At the other end, opposition spokespersons point out that said result will lead to changes in the Constitution for the perpetuation in power of the movement led by President Bukele, especially promoting his re-election, which has been constantly denied by official spokesmen.
However before even thinking on that, one should overview how President Bukele is going to deal with the most serious problems looming on the near horizon: immunization against COVID 19, economic recovery, fiscal deficit, consolidation of security strategy, irregular migration, fight against corruption, relationship with the new government of the United States, etc.
I am confident that we will be able to look into these topics as they arise, because as the former President of the United States, Dwight Eisenhower, stated: “Politics ought to be the part-time profession of every citizen who would protect the rights and privileges of free people and who would preserve what is good and fruitful in our national heritage”.
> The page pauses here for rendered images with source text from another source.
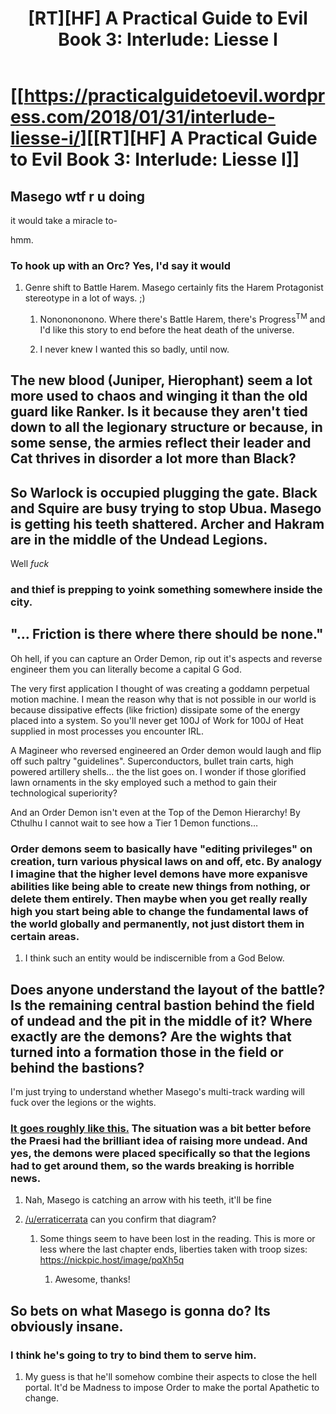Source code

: #+TITLE: [RT][HF] A Practical Guide to Evil Book 3: Interlude: Liesse I

* [[https://practicalguidetoevil.wordpress.com/2018/01/31/interlude-liesse-i/][[RT][HF] A Practical Guide to Evil Book 3: Interlude: Liesse I]]
:PROPERTIES:
:Author: Yes_This_Is_God
:Score: 57
:DateUnix: 1517376121.0
:DateShort: 2018-Jan-31
:END:

** Masego wtf r u doing

it would take a miracle to-

hmm.
:PROPERTIES:
:Author: Yes_This_Is_God
:Score: 21
:DateUnix: 1517377278.0
:DateShort: 2018-Jan-31
:END:

*** To hook up with an Orc? Yes, I'd say it would
:PROPERTIES:
:Author: Ardvarkeating101
:Score: 13
:DateUnix: 1517377566.0
:DateShort: 2018-Jan-31
:END:

**** Genre shift to Battle Harem. Masego certainly fits the Harem Protagonist stereotype in a lot of ways. ;)
:PROPERTIES:
:Author: nick012000
:Score: 14
:DateUnix: 1517378827.0
:DateShort: 2018-Jan-31
:END:

***** Nononononono. Where there's Battle Harem, there's Progress^{TM} and I'd like this story to end before the heat death of the universe.
:PROPERTIES:
:Author: TideofKhatanga
:Score: 9
:DateUnix: 1517391922.0
:DateShort: 2018-Jan-31
:END:


***** I never knew I wanted this so badly, until now.
:PROPERTIES:
:Author: Belgarion262
:Score: 1
:DateUnix: 1517414539.0
:DateShort: 2018-Jan-31
:END:


** The new blood (Juniper, Hierophant) seem a lot more used to chaos and winging it than the old guard like Ranker. Is it because they aren't tied down to all the legionary structure or because, in some sense, the armies reflect their leader and Cat thrives in disorder a lot more than Black?
:PROPERTIES:
:Author: haiku_fornification
:Score: 11
:DateUnix: 1517388719.0
:DateShort: 2018-Jan-31
:END:


** So Warlock is occupied plugging the gate. Black and Squire are busy trying to stop Ubua. Masego is getting his teeth shattered. Archer and Hakram are in the middle of the Undead Legions.

Well /fuck/
:PROPERTIES:
:Author: ForgottenToupee
:Score: 10
:DateUnix: 1517378104.0
:DateShort: 2018-Jan-31
:END:

*** and thief is prepping to *yoink* something somewhere inside the city.
:PROPERTIES:
:Author: panchoadrenalina
:Score: 7
:DateUnix: 1517380704.0
:DateShort: 2018-Jan-31
:END:


** "... Friction is there where there should be none."

Oh hell, if you can capture an Order Demon, rip out it's aspects and reverse engineer them you can literally become a capital G God.

The very first application I thought of was creating a goddamn perpetual motion machine. I mean the reason why that is not possible in our world is because dissipative effects (like friction) dissipate some of the energy placed into a system. So you'll never get 100J of Work for 100J of Heat supplied in most processes you encounter IRL.

A Magineer who reversed engineered an Order demon would laugh and flip off such paltry "guidelines". Superconductors, bullet train carts, high powered artillery shells... the the list goes on. I wonder if those glorified lawn ornaments in the sky employed such a method to gain their technological superiority?

And an Order Demon isn't even at the Top of the Demon Hierarchy! By Cthulhu I cannot wait to see how a Tier 1 Demon functions...
:PROPERTIES:
:Author: TheEngineer923
:Score: 7
:DateUnix: 1517561359.0
:DateShort: 2018-Feb-02
:END:

*** Order demons seem to basically have "editing privileges" on creation, turn various physical laws on and off, etc. By analogy I imagine that the higher level demons have more expanisve abilities like being able to create new things from nothing, or delete them entirely. Then maybe when you get really really high you start being able to change the fundamental laws of the world globally and permanently, not just distort them in certain areas.
:PROPERTIES:
:Author: akaltyn
:Score: 3
:DateUnix: 1517664966.0
:DateShort: 2018-Feb-03
:END:

**** I think such an entity would be indiscernible from a God Below.
:PROPERTIES:
:Author: TheEngineer923
:Score: 1
:DateUnix: 1517770435.0
:DateShort: 2018-Feb-04
:END:


** Does anyone understand the layout of the battle? Is the remaining central bastion behind the field of undead and the pit in the middle of it? Where exactly are the demons? Are the wights that turned into a formation those in the field or behind the bastions?

I'm just trying to understand whether Masego's multi-track warding will fuck over the legions or the wights.
:PROPERTIES:
:Author: Zayits
:Score: 5
:DateUnix: 1517382200.0
:DateShort: 2018-Jan-31
:END:

*** [[https://i.imgur.com/BPLrAU3.png][It goes roughly like this.]] The situation was a bit better before the Praesi had the brilliant idea of raising more undead. And yes, the demons were placed specifically so that the legions had to get around them, so the wards breaking is horrible news.
:PROPERTIES:
:Author: TideofKhatanga
:Score: 17
:DateUnix: 1517393657.0
:DateShort: 2018-Jan-31
:END:

**** Nah, Masego is catching an arrow with his teeth, it'll be fine
:PROPERTIES:
:Author: Ardvarkeating101
:Score: 3
:DateUnix: 1517412956.0
:DateShort: 2018-Jan-31
:END:


**** [[/u/erraticerrata]] can you confirm that diagram?
:PROPERTIES:
:Author: Mgmtheo
:Score: 1
:DateUnix: 1517445924.0
:DateShort: 2018-Feb-01
:END:

***** Some things seem to have been lost in the reading. This is more or less where the last chapter ends, liberties taken with troop sizes: [[https://nickpic.host/image/pqXh5q]]
:PROPERTIES:
:Author: ErraticErrata
:Score: 17
:DateUnix: 1517453377.0
:DateShort: 2018-Feb-01
:END:

****** Awesome, thanks!
:PROPERTIES:
:Author: Mgmtheo
:Score: 3
:DateUnix: 1517453519.0
:DateShort: 2018-Feb-01
:END:


** So bets on what Masego is gonna do? Its obviously insane.
:PROPERTIES:
:Author: Oaden
:Score: 4
:DateUnix: 1517433465.0
:DateShort: 2018-Feb-01
:END:

*** I think he's going to try to bind them to serve him.
:PROPERTIES:
:Author: nick012000
:Score: 3
:DateUnix: 1517437215.0
:DateShort: 2018-Feb-01
:END:

**** My guess is that he'll somehow combine their aspects to close the hell portal. It'd be Madness to impose Order to make the portal Apathetic to change.
:PROPERTIES:
:Author: rty275
:Score: 4
:DateUnix: 1517439007.0
:DateShort: 2018-Feb-01
:END:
I cannot conclude this article without expressing my gratitude to the People and Government of India, for the titanic humanitarian effort they have made through Vaccine Maitri initiative that has allowed many countries in the world, including El Salvador, to access the so needed vaccines to defeat the COVID 19 pandemic.
There is no doubt that India knows how to stand by the side of the brother who needs it most!
With all my heart, thank you very much India.